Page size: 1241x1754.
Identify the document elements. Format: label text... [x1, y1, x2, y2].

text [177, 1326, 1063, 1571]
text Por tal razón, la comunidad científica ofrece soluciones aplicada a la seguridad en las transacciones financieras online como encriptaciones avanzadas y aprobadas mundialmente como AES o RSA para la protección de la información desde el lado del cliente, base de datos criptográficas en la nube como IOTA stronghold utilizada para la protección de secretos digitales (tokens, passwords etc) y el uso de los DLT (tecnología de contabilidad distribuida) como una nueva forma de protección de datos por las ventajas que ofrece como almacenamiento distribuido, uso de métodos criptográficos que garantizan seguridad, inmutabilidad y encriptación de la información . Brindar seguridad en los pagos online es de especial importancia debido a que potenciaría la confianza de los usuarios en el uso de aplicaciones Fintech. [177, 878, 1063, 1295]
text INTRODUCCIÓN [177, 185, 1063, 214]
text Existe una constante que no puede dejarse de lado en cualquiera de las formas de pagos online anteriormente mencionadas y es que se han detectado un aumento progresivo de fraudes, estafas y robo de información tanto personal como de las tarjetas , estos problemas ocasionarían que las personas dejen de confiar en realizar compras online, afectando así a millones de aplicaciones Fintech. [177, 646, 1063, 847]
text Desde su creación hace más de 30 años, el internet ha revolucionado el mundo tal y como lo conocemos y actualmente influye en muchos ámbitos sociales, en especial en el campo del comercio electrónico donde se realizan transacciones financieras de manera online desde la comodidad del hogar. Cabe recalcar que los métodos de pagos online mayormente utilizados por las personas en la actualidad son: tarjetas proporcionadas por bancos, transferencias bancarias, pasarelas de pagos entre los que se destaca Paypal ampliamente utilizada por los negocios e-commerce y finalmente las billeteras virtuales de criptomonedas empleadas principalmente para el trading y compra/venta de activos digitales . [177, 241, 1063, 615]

▸ **PROBLEM DETAILS**
Set the entries down again exactly, beginning with their first line and ending with the line that contains "Identify the document"; omit all other lines.

▸ **EXPECTED OUTPUT**
Page size: 1241x1754.
Identify the document elements. Format: label text... [x1, y1, x2, y2].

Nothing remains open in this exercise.